Your sixth point is that the recommendations of a national constitutional conference will be subjected to a referendum and then presented to the National Assembly. The Executive Committee of NADD considers such a proposal to be of a general nature. No issue has been raised. It is not clear whether the recommendations will be transformed into a bill that would require the approval of the National Assembly before a referendum. We don’t know what recommendations will touch on the entrenched clauses to warrant a referendum. Hence there is no point to make a decision on. To conclude, allow us to indicate that the best way forward for any party which thinks that it has the might to remove the APRC regime is to proceed to do so and ask other parties to support its programme. However if all opposition parties are convinced that an alliance is the best instrument to remove the present regime then the NADD arrangement appears to have earned popular appeal. The flagbearer of NADD has stated in no uncertain term that he will be ready to vacate the seat in favour of anyone who can be a unifying factor of all those who are dissatisfied with the existing regime. The NADD Executive therefore calls on the UDP/NRP Alliance to do a critique of the NADD MOU and make recommendations on what to delete to make it acceptable to them. The NADD Executive will review any recommendation with objectivity. While anticipating a swift and practical response, we remain yours in the service of the Nation.... read the rest of the letters here...

Basically they agreed to disagree. No new grounds were broken here, no compromises made. Both parties are set in their stance. Meanwhile the APRC under the guise of meet the peoples  tour have started their presidential campaign. The efforts of concerned Gambians to get the two opposition camps to reconcile though laudable isn't going to make a lot of difference at this stage in the game. It will be a three way contest come September and if the electorate knowing what they are going through decided to stick with the status quo, God bless them. At this point, the electorate is the final arbiter and may the best candidate win.

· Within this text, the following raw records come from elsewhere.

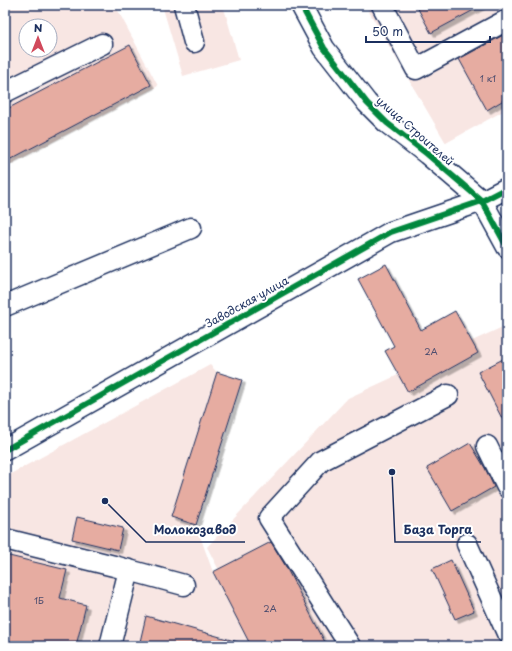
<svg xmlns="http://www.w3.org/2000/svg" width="512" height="651" font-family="'Playpen Sans',sans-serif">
<defs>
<filter id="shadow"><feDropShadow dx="3.5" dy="3.5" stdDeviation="0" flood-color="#0004"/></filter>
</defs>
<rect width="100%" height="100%" fill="#fff"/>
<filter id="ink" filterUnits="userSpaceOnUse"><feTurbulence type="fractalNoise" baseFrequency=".025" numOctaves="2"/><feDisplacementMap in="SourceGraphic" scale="8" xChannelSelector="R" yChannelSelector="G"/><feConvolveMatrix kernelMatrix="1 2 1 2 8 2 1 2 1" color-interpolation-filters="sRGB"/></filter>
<g filter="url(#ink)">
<!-- built -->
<g fill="#f8e6e3" fill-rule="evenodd">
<path d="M5 5H115L158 86 5 167ZM26 26H50V50H26Z"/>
<polygon points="162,5 223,5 239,60 183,76"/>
<polygon points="365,5 507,5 507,109 446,143"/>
<polygon points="507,325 507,646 258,646 207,547 348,398"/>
<polygon points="210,365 217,372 242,380 196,525 213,572 251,646 5,646 5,477"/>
</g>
<!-- building -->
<g fill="#e6aca1" stroke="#1b2f5e" filter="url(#shadow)">
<polygon points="416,5 483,5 431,33"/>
<polygon points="507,33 507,98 487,110 459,59"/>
<polygon points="130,45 151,85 5,162 5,110"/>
<polygon points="386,264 421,330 455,311 478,353 408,392 385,351 394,346 358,279"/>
<polygon points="507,357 507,428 478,372"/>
<polygon points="217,372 242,380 196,525 171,517"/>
<polygon points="470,443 485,468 494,487 452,511 427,468"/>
<polygon points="77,517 123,528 118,550 72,539"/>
<polygon points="271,542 285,565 327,646 251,646 213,572"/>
<polygon points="5,555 67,570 60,598 86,605 76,646 5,646"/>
<polygon points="451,560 474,611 455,619 432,569"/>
<polygon points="146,616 238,642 238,646 139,646"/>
</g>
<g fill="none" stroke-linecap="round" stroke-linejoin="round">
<defs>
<g id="minor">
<polyline points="184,5 194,42"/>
<polyline points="301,5 324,48 367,103 387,123 427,154 482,201 507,247"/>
<polyline points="382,5 416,69 507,20"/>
<polyline points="5,92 102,44"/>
<polyline points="5,306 191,228"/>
<polyline points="487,446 507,487"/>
<polyline points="5,450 391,232 482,201 507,188"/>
<polyline points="5,539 114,566 184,585"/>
<polyline points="467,544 507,633"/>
<polyline points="110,646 129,570"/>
<polyline points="350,646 269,518 321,461 448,395"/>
</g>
</defs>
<!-- minor casing -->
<use href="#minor" stroke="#1b2f5e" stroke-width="23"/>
<!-- minor -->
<use href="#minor" stroke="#fff" stroke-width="20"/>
<defs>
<g id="cycleway">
<polyline points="301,5 324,48 367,103 387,123 427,154 482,201 507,247"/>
<polyline points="5,450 391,232 482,201 507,188"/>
</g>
</defs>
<!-- cycleway casing -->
<use href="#cycleway" stroke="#fff" stroke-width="8"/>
<!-- cycleway -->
<use href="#cycleway" stroke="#00873e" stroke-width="6"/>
</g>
</g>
<g text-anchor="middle" stroke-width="4" stroke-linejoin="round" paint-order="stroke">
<!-- number labels -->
<g font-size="9" fill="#4e4e6f">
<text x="488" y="82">1 к1</text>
<text x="431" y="355">2А</text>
<text x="39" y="604">1Б</text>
<text x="270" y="612">2А</text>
</g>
<!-- street labels -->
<g font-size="11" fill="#1b2f5e" stroke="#fff">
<text transform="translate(415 131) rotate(41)" y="4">улица Строителей</text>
<text transform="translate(247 302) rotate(-29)" y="4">Заводская улица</text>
</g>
</g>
<!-- callouts -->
<path fill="none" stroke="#1b2f5e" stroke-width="1.5" d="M105 501L146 542H245M392 472L395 542H481"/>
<g fill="#1b2f5e" stroke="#fff" stroke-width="1.5">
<circle cx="105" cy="501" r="4"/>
<circle cx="392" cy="472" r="4"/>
</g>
<g font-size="12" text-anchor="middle" font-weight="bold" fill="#1b2f5e" stroke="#fff" stroke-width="4" stroke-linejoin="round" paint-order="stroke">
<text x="195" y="534">Молокозавод</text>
<text x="438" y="534">База Торга</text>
</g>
<!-- margin -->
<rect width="512" height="651" fill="none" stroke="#fff" stroke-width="20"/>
<rect x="10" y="10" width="492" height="631" fill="none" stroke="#1b2f5e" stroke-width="1.5" filter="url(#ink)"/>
<!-- north arrow -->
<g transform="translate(38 38)"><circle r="19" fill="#ffffff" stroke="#a4acbf"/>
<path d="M0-3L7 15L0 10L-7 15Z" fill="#d1495b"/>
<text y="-6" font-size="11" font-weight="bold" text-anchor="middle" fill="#1b2f5e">N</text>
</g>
<!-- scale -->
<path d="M366 36v6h124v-6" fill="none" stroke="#1b2f5e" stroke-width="2"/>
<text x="372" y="36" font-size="12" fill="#1b2f5e" stroke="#ffffff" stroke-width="3" paint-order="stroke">50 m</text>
</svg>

The Middle East fiasco continues. This time instead of Iraq filling up the headlines, it is the Army of God taking on the ‘Chosen People’. This is what happens in the world of faith-based initiatives. The biggest loss for Israel is the perception in the Arab world that the IDF is not invincible. That could have serious implications down the road.

The Israelis haven't learn much from the ill fated US invasion of Iraq. This is exactly what happened to the US Army in Iraq. With the help of allied nations in the 1991 gulf war, the US was useful as the big, hulking guy you wanted standing behind you if someone in the neighborhood tried to stir up shit. No one had seen him in a real fight recently, but you just knew looking at him that he would seriously fuck you up if he had too, and the fights in the past (world war two comes to mind), well, he cleaned the floor. The one-day he decides to be belligerent and starts a fight and suddenly big hulking guy shows he has a glass jaw. All of a sudden his usefulness at just looking intimidating is down the tubes. That is what happened to the United States in Bush’s macho Iraq invasion and Israel is finding out the hard way in Lebanon. In the meantime innocent civilians lose their lives and livelihoods because some one wants to look macho and menacing.